March 8, 2018
A Wisconsin 911 operator who says she suffered from sleep apnea failed to show she was unlawfully fired due to a disability or because she needed to take a medical leave of absence, a federal appeals court decided.
Claims under the Americans With Disabilities Act and the Family and Medical Leave Act have become increasingly common, with ADA charges representing 32 percent of the Equal Employment Opportunity Commission’s intake in fiscal year 2017. FMLA lawsuits against private and public employers also are proliferating. The Administrative Office of the U.S. Courts recorded 1,277 FMLA lawsuits in federal district courts in fiscal year 2017, up from 1,198 in fiscal 2016.
The court’s decision is a reminder that one of the first priorities for employees in such cases is to establish the employer knew that a worker had a disability and that management knew the employee was entitled to FMLA leave.
Brown County, Wisc., which encompasses the city of Green Bay, said it fired Caroline Guzman, an 11-year employee, because she repeatedly reported to work late.
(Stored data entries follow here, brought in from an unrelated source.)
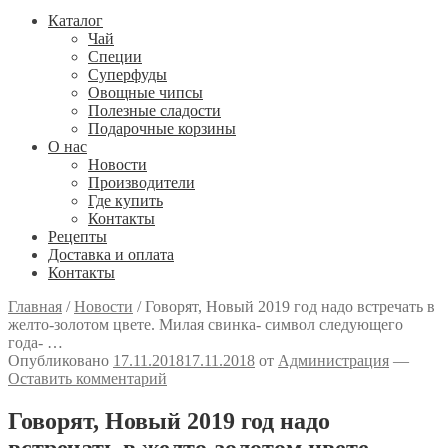
Каталог
Чай
Специи
Cуперфуды
Овощные чипсы
Полезные сладости
Подарочные корзины
О нас
Новости
Производители
Где купить
Контакты
Рецепты
Доставка и оплата
Контакты
Главная
/
Новости
/
Говорят, Новый 2019 год надо встречать в
желто-золотом цвете. Милая свинка- символ следующего
года- …
Опубликовано
17.11.2018
17.11.2018
от
Администрация
—
Оставить комментарий
Говорят, Новый 2019 год надо
встречать в желто-золотом цвете.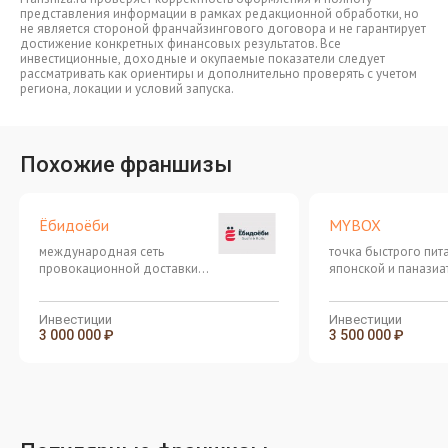
представления информации в рамках редакционной обработки, но
не является стороной франчайзингового договора и не гарантирует
достижение конкретных финансовых результатов. Все
инвестиционные, доходные и окупаемые показатели следует
рассматривать как ориентиры и дополнительно проверять с учетом
региона, локации и условий запуска.
Похожие франшизы
Ёбидоёби
MYBOX
международная сеть
точка быстрого пит
провокационной доставки
японской и паназиа
японской кухни
кухни
Инвестиции
Инвестиции
3 000 000 ₽
3 500 000 ₽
Guzman claimed her tardiness was the result of sleep apnea that was diagnosed years earlier. The U.S. Court of Appeals for the Seventh Circuit March 7 agreed with a lower court there was no evidence Guzman had recently suffered symptoms, and no showing she made county officials aware of any disability before she was fired.
Without evidence that the county was aware of a disability, the appeals court said, Guzman couldn’t show the county’s decision to terminate her employment violated the ADA’s prohibition of employment discrimination.
The appeals court also rejected Guzman’s claim that her chronic tardiness was out of character and should have alerted the county that she needed a leave of absence under the FMLA.
“Clear abnormalities” in an employee’s behavior may tell an employer that the worker is in need of FMLA leave, even if the employee hasn’t made a request, Judge Sharon Johnson Coleman said, writing for the court. However, Guzman’s late arrivals at work never sent Brown County such a signal, Coleman said.
“Six incidents of oversleeping, spread over eighteen months, do not constitute the sort of stark and abrupt change which is capable of providing constructive notice of a serious health condition,” Coleman wrote.
Judges Diane P. Wood and Diane S. Sykes joined in the opinion.
Guzman’s attorney declined to comment on the ruling. Attorneys for the county didn’t immediately respond to a request for comment on the decision.
Janet L. Heins in Mequon, Wis., represented Guzman Crivello Carlson, S.C. in Milwaukee represented Brown County.
The case is Guzman v. Brown Cnty., 2018 BL 77208, 7th Cir., 16-3599, 3/7/18.